I porti guardano al modello “Comunità Energetica”. Da settembre un tavolo di lavoro

Il porto come colonna portante di una Comunità Energetica Portuale, sul modello delle ormai celebri CER. Se ne è discusso al convegno “Le Comunità Energetiche Portuali: dalla visione all'attuazione”, promosso dall'Osservatorio Nazionale Tutela del Mare (ONTM) in collaborazione con il GSE.

I porti, come l’intera filiera della navigazione, sono infatti al centro della transizione green, a cui si aggiunge il tema ormai pressante della sicurezza e della sovranità energetiche.

Ecco allora l’idea delle Comunità Energetiche Portuali: in un porto sono concentrate moltissimi elementi: infrastrutture logistiche, terminal marittimi, operatori industriali, reti ferroviarie, depositi energetici, cantieri, attività manifatturiere, impianti da fonti rinnovabili e sistemi di elettrificazione delle banchine.

Condividere l’energia non è quindi solo un beneficio economico, ma uno strumento di governance, che rafforza l’autonomia energetica delle infrastrutture, migliorare la resilienza operativa dei nodi logistici e favorire nuovi modelli di sviluppo sostenibile.
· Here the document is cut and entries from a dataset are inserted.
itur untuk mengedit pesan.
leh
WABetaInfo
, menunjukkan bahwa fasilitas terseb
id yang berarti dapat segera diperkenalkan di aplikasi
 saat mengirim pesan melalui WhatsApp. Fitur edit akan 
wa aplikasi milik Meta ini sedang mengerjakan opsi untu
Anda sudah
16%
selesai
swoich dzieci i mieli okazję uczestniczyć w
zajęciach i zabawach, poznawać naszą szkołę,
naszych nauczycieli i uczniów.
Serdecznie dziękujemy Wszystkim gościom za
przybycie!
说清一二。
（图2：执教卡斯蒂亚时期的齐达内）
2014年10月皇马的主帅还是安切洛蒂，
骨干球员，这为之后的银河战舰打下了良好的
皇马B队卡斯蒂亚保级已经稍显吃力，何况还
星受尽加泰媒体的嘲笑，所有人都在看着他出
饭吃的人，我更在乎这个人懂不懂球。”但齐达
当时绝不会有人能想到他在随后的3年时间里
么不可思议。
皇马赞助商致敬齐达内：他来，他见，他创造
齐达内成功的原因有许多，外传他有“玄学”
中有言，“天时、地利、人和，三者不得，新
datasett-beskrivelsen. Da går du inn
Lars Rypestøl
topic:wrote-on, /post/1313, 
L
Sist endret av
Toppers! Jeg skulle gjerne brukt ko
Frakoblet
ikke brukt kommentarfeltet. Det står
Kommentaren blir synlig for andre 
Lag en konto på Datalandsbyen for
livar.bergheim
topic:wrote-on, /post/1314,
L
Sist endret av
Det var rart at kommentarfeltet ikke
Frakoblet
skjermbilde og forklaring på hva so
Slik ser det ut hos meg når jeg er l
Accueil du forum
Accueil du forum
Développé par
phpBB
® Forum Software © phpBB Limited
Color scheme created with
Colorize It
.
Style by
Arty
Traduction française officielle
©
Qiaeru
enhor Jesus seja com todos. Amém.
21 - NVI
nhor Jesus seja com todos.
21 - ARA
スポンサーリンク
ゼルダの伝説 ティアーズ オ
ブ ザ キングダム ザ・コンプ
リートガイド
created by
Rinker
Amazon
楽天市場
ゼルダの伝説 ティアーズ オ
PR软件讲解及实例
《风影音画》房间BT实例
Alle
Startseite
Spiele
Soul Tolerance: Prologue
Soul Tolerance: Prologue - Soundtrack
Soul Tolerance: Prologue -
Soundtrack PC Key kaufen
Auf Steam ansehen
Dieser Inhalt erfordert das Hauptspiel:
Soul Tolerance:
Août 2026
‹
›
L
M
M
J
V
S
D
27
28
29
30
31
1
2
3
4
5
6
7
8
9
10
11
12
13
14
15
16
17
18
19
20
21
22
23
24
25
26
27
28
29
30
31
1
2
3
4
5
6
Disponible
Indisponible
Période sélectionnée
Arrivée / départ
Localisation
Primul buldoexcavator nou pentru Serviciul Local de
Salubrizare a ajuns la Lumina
I porti, inoltre, offrono ampie superfici disponibili per produrre da fonti rinnovabili, l’introduzione di sistemi di accumulo, l’integrazione con le future filiere dell’idrogeno e dei carburanti alternativi.

Dal Convegno è emersa quindi la necessità di creare una fase stabile di confronto e coordinamento tra tutti gli attori interessati. A settembre dovrebbe essere costituito un Tavolo Permanente sulle Comunità Energetiche Portuali, che coinvolgerà istituzioni, Autorità di Sistema Portuale, operatori logistici, imprese energetiche, associazioni di categoria, università e centri di ricerca.

«La transizione energetica richiede modelli capaci di coniugare sostenibilità, innovazione e collaborazione – commenta Vinicio Mosè Vigilante, Amministratore Delegato di GSE. Le Comunità Energetiche rappresentano uno strumento concreto per valorizzare la produzione e la condivisione dell’energia rinnovabile. I porti, per le loro caratteristiche infrastrutturali e industriali, possono diventare laboratori d’eccellenza di questa evoluzione. Il GSE continuerà ad accompagnare questo percorso mettendo a disposizione competenze, strumenti e misure di sostegno affinché tali progettualità possano tradursi in risultati concreti per il sistema Paese».

«I porti italiani sono chiamati a svolgere un ruolo decisivo nella nuova geografia energetica del Mediterraneo – aggiunge Roberto Minerdo, Presidente ONTM. Le Comunità Energetiche Portuali rappresentano una straordinaria opportunità per integrare sostenibilità ambientale, competitività economica e innovazione industriale. Con il Tavolo Permanente che avvieremo a settembre vogliamo costruire un luogo stabile di confronto tra istituzioni, imprese e ricerca per trasformare una visione condivisa in progetti concreti, contribuendo alla crescita della Blue Economy e al rafforzamento della leadership del sistema portuale italiano. L'iniziativa si inserisce nel più ampio percorso che ONTM sta portando avanti sui temi della transizione ecologica del cluster marittimo nazionale, confermando la centralità del mare e dei porti nelle strategie energetiche, ambientali e industriali dell'Italia e rafforzando il dialogo tra istituzioni, imprese e mondo della ricerca per costruire modelli di sviluppo sempre più sostenibili, competitivi e innovativi, in linea con il Protocollo di Intesa in essere, tra il nostro Osservatorio e il GSE».